• **Work task**
Please set down every record exactly as it appears below.

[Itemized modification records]
════════

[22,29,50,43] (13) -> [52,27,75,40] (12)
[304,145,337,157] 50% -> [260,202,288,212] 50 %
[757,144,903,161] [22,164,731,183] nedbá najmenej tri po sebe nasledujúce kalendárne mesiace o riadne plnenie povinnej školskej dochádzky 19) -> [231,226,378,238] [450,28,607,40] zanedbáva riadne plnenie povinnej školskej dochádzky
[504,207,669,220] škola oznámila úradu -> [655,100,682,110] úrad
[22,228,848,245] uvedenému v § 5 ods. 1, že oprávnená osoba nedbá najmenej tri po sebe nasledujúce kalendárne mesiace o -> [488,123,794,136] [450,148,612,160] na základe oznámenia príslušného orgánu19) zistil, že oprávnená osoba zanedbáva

════════

• **Output for this exercise**
[22,29,50,43] (13) -> [52,27,75,40] (12)
[304,145,337,157] 50% -> [260,202,288,212] 50 %
[757,144,903,161] [22,164,731,183] nedbá najmenej tri po sebe nasledujúce kalendárne mesiace o riadne plnenie povinnej školskej dochádzky 19) -> [231,226,378,238] [450,28,607,40] zanedbáva riadne plnenie povinnej školskej dochádzky
[504,207,669,220] škola oznámila úradu -> [655,100,682,110] úrad
[22,228,848,245] uvedenému v § 5 ods. 1, že oprávnená osoba nedbá najmenej tri po sebe nasledujúce kalendárne mesiace o -> [488,123,794,136] [450,148,612,160] na základe oznámenia príslušného orgánu19) zistil, že oprávnená osoba zanedbáva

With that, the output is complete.